A: Some issues or experiences are specific to racialized power structures -- racism is racism, and applied to nonwhite students whether they come from affluent backgrounds or low-income backgrounds. But I do think there are commonalities in some ways.
What I see is a shared element of a demand to be recognized, to not be tokenized or used as a symbol -- or at the very least not in an empty way. In some ways that element is perhaps amplified for students of color because they are often literally more visible and therefore easier for campuses to point to -- for example, when a group of students of color get together to sit outside in the spring, and a campus photographer comes to take your picture and it’s used in campus materials to show that there are students of color.
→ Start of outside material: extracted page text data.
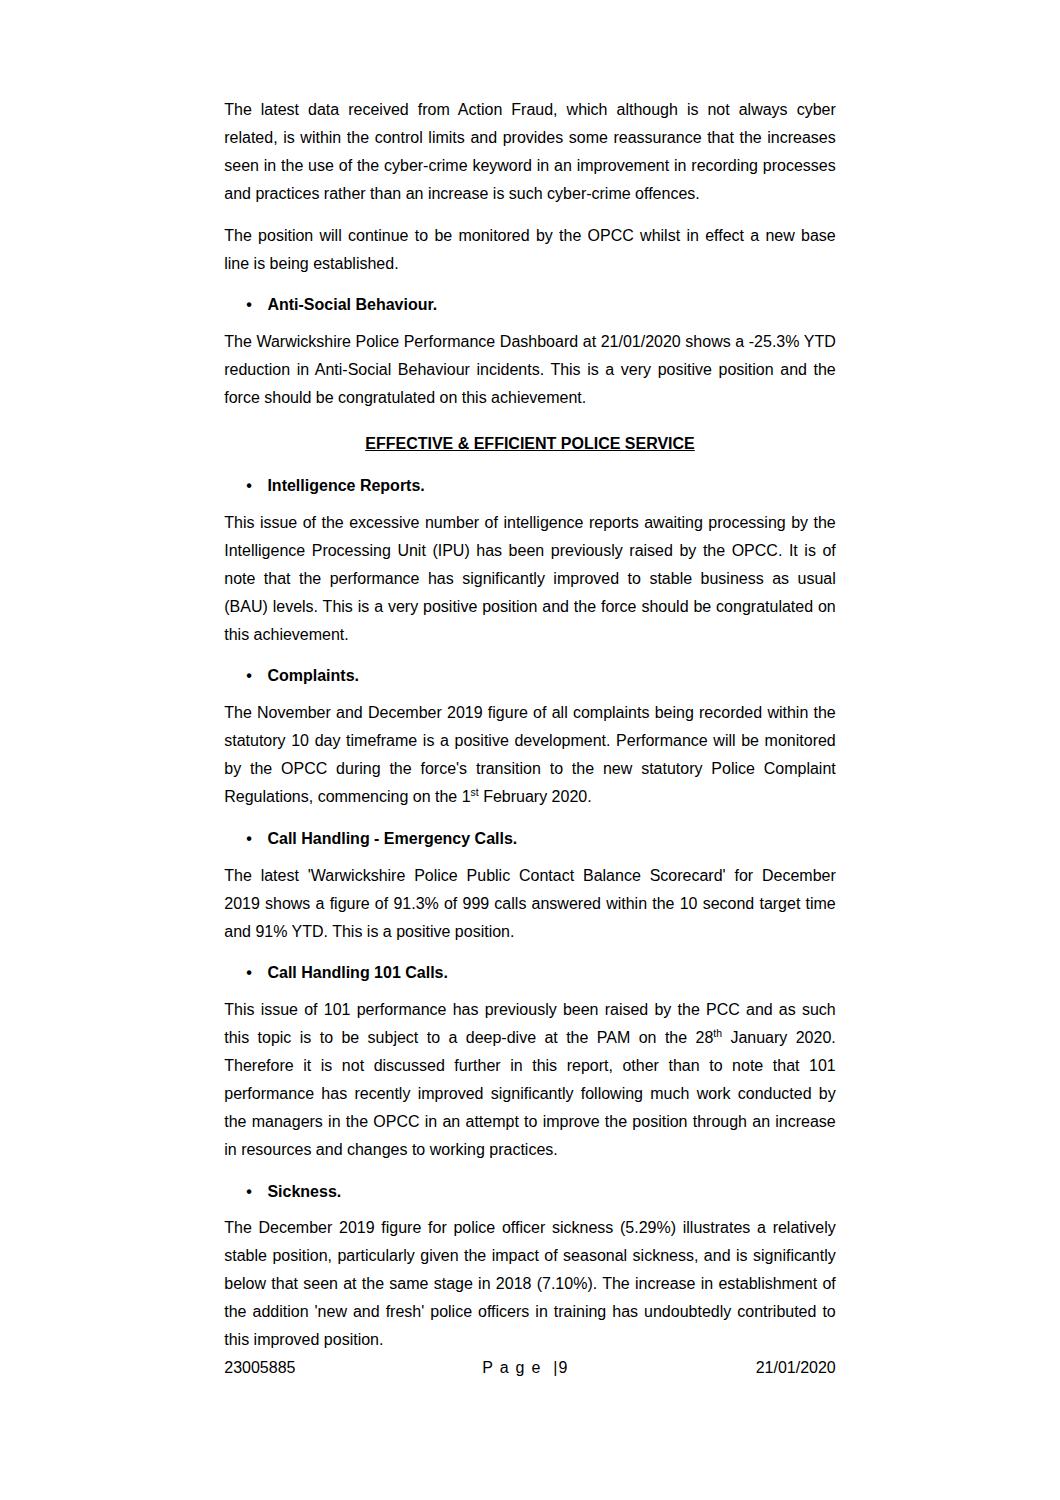The latest data received from Action Fraud, which although is not always cyber related, is within the control limits and provides some reassurance that the increases seen in the use of the cyber-crime keyword in an improvement in recording processes and practices rather than an increase is such cyber-crime offences.
The position will continue to be monitored by the OPCC whilst in effect a new base line is being established.
Anti-Social Behaviour.
The Warwickshire Police Performance Dashboard at 21/01/2020 shows a -25.3% YTD reduction in Anti-Social Behaviour incidents. This is a very positive position and the force should be congratulated on this achievement.
EFFECTIVE & EFFICIENT POLICE SERVICE
Intelligence Reports.
This issue of the excessive number of intelligence reports awaiting processing by the Intelligence Processing Unit (IPU) has been previously raised by the OPCC. It is of note that the performance has significantly improved to stable business as usual (BAU) levels. This is a very positive position and the force should be congratulated on this achievement.
Complaints.
The November and December 2019 figure of all complaints being recorded within the statutory 10 day timeframe is a positive development. Performance will be monitored by the OPCC during the force's transition to the new statutory Police Complaint Regulations, commencing on the 1st February 2020.
Call Handling - Emergency Calls.
The latest 'Warwickshire Police Public Contact Balance Scorecard' for December 2019 shows a figure of 91.3% of 999 calls answered within the 10 second target time and 91% YTD. This is a positive position.
Call Handling 101 Calls.
This issue of 101 performance has previously been raised by the PCC and as such this topic is to be subject to a deep-dive at the PAM on the 28th January 2020. Therefore it is not discussed further in this report, other than to note that 101 performance has recently improved significantly following much work conducted by the managers in the OPCC in an attempt to improve the position through an increase in resources and changes to working practices.
Sickness.
The December 2019 figure for police officer sickness (5.29%) illustrates a relatively stable position, particularly given the impact of seasonal sickness, and is significantly below that seen at the same stage in 2018 (7.10%). The increase in establishment of the addition 'new and fresh' police officers in training has undoubtedly contributed to this improved position.
23005885 P a g e |9 21/01/2020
That’s harder to accomplish regarding class, but the same dynamic exists: students of color and low-SES students are sometimes frustrated by being essentially used as publicity, especially when they do not feel supported or even welcomed on campus.
Q: Lastly, you spend a little time in your conclusion thinking about what colleges can do to better support low-socioeconomic-status students. Can you highlight here one or two of the things you think colleges may not be doing but ought to start?
A: In my current research projects, I’ve been interviewing faculty members from low-SES backgrounds and student organizers of campus groups that support low-SES students. Some of what I’ve been learning from those interviews is really relevant here. For example, faculty have pointed out steps they take to support low-SES students that actually help all their students -- for example, requirements to see the professor during office hours at least once to get feedback, assignments that get students talking to people they wouldn’t otherwise and efforts to keep textbook and material costs low. So some of what is good practice for supporting low-SES students is also good practice for supporting students generally -- I think this is important to recognize, so that we don’t fall into a way of thinking of low-SES students as needing undue support. I think colleges would be well served by helping faculty members learn how to support low-SES and other students in these types of ways, and by letting faculty members know what kinds of resources exist to help low-SES students should they need extra support. For that matter, it would be great for many faculty members to learn how to address these topics with students -- class inequality is hard to talk about, and managing interpersonal issues is not what we are generally trained for as faculty members.
I also think student-organized clubs that provide safe spaces for low-SES students are good things, especially on campuses where the majority of students are middle or upper SES. It can be really difficult for students to locate one another, and the ways that colleges traditionally have approached supporting low-SES students, namely through financial aid, do not include any means for students to socialize or confide or make connections. That’s simply not the role of the financial aid office. So, it helps for there to be a space that students use to do those things, and to serve as a clearinghouse for information and other resources. Students at many campuses are beginning to make this happen for themselves, and I think colleges and universities should support this as much as possible.